5. Гетман. Между честью и анафемой
Грязь была ледяной, со вкусом прелой хвои и соли. От резкого удара о землю у Ивана на мгновение перехватило дыхание, а в ушах зазвенело. Он попытался перевернуться, рвануть руку к поясу, чтобы нащупать хотя бы рукоять ножа, но тяжелый сапог наемника наступил ему прямо на кисть, вдавливая пальцы в мерзлый мох. Концы кожаного аркана натянулись, связывая его по рукам и ногам с ловкостью, которой славились степные людоловы.
— Пусти, шляхетское отродие! — хрипели над головой головорезы Фальбовского.
Ивана бесцеремонно вздернули на ноги.

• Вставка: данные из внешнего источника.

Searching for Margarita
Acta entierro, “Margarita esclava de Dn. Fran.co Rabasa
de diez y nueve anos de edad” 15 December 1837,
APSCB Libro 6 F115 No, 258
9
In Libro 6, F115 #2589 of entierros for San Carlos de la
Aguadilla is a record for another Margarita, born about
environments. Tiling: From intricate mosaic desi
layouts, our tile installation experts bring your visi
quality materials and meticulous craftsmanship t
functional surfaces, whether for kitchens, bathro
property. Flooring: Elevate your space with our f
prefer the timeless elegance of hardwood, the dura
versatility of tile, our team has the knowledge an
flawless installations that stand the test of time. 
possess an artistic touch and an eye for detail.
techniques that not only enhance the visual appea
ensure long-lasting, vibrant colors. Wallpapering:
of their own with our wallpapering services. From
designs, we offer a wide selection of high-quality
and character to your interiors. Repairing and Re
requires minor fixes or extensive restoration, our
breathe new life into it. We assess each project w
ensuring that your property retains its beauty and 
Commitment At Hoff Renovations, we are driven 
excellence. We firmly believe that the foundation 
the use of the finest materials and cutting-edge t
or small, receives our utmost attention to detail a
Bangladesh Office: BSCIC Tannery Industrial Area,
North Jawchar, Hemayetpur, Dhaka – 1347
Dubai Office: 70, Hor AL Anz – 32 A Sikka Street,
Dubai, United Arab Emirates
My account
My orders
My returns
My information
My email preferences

С его головы слетела шляпа, длинные темные волосы перепутались, испачканные в лесной жиже, но он не издал ни единого стона. Он стоял перед санями старого графа, тяжело дыша, и смотрел на своих мучителей исподлобья.
Пасек подошел ближе. На его лице играла сытая, торжествующая ухмылка. Он демонстративно похлопал Ивана по щеке — оскорбление, которое для шляхтича было хуже смертного приговора.

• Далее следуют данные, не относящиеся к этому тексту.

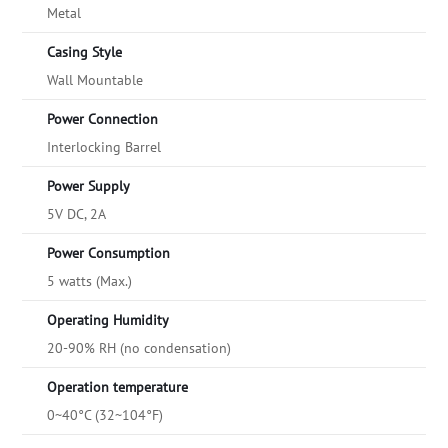
Metal
Casing Style
Wall Mountable
Power Connection
Interlocking Barrel
Power Supply
5V DC, 2A
Power Consumption
5 watts (Max.)
Operating Humidity
20-90% RH (no condensation)
Operation temperature
0~40°C (32~104°F)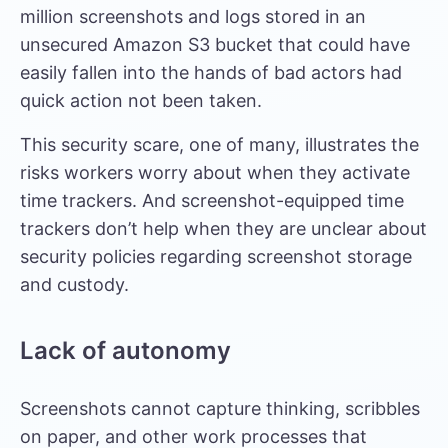
million screenshots and logs stored in an
unsecured Amazon S3 bucket that could have
easily fallen into the hands of bad actors had
quick action not been taken.
This security scare, one of many, illustrates the
risks workers worry about when they activate
time trackers. And screenshot-equipped time
trackers don’t help when they are unclear about
security policies regarding screenshot storage
and custody.
Lack of autonomy
Screenshots cannot capture thinking, scribbles
on paper, and other work processes that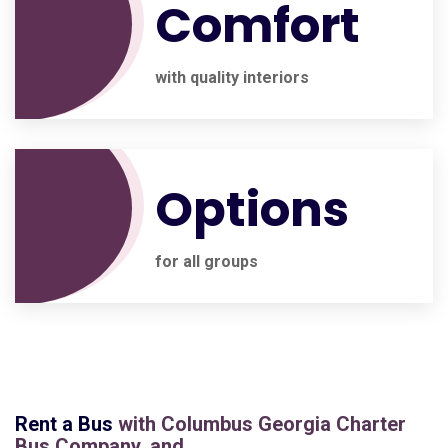
Comfort
with quality interiors
Options
for all groups
Rent a Bus
with
Columbus Georgia Charter
Bus Company
, and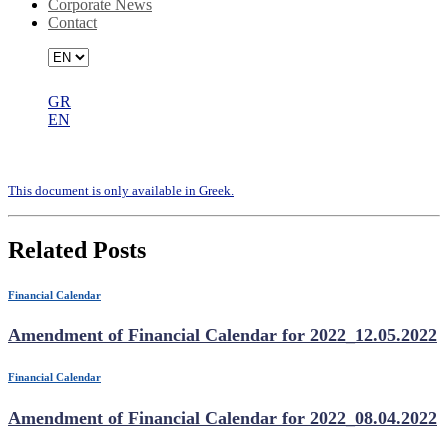
Corporate News
Contact
GR
EN
Financial calendar 2020_30.06.2020
Τhis document is only available in Greek.
Related Posts
Financial Calendar
Amendment of Financial Calendar for 2022_12.05.2022
Financial Calendar
Amendment of Financial Calendar for 2022_08.04.2022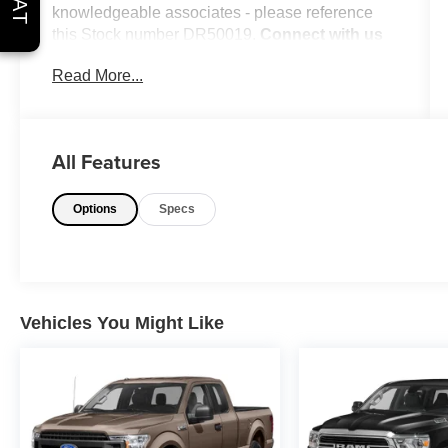
knowledgeable associates - please reference
this Stock number DR50019.
Connect with us
now by calling 785-776-3677.
Read More...
WHY THIS VEHICLE?
All Features
Important Package Information
Options
Specs
Other Notable Features:
Vehicles You Might Like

— Ну что, пан паж, где теперь твоя спесь? — процедил Пасек. — Где твоя падуанская латынь? Что же ты не цитируешь нам своего Цицерона?
— Если бы здесь был закон Речи Посполитой, пане Пасек, вы бы уже болтались на замковой стене за разбой, — тихо, но твердо ответил Мазепа, сплевывая кровь из разбитой губы. — И ты, и твой безумный хозяин.

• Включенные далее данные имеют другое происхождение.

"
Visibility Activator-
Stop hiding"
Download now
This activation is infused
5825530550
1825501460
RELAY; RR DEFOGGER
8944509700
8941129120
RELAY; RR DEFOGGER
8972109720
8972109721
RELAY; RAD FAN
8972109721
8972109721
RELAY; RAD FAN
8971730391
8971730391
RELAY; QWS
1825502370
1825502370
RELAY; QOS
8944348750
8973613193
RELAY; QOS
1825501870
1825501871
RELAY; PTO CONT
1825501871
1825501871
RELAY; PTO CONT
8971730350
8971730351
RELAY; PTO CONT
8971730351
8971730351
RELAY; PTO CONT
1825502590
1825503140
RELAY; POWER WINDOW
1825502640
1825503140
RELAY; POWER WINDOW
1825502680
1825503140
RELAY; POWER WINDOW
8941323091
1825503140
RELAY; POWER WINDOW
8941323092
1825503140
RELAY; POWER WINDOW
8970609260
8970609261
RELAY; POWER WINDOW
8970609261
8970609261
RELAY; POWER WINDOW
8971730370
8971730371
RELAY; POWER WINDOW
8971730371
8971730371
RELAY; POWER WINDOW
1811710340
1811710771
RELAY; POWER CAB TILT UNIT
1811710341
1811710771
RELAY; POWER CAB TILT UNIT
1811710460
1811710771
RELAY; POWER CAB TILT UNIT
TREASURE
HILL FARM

Старик Фальбовский, сидевший в кресле, подался вперед. Его желтые, испитые глаза заблестели лихорадочным блеском.
— Закон? — проскрипел он, и его костлявый палец указал на вековые дубы вокруг. — Здесь мой закон, мальчишка. На десять верст вокруг вся земля, каждое дерево и каждая живая тварь принадлежат мне. Ты пришел в мой сад, ты украл мою честь. Ты думал, что если ты молод и красив, а король гладит тебя по головке, то тебе позволено прыгать в постель к пани Фальбовской?
Граф тяжело закашлялся, прижимая к губам платок, на котором проступили бурые пятна. Иван молчал. Отрицать что-либо теперь было глупо и поздно — Пасек снабдил старика всеми доказательствами.
— Я обещал тебе забаву, Ванюша, — продолжал граф, утирая рот. — Обычная смерть — это скучно. Тебя закопают, и через неделю все забудут твое имя. А я хочу, чтобы твой позор гремел. Чтобы каждый раз, когда на Украине или в Польше произносили имя Мазепы, люди плевались и смеялись. Вы, козаки, любите степь? Любите диких коней? Ну так обединяйся со своей породой!
Граф обернулся к своим людям и махнул рукой:
— Раздеть его. Донага. Чтобы ни единой нитки шляхетской на нём не осталось. И тащите сюда его черного жеребца!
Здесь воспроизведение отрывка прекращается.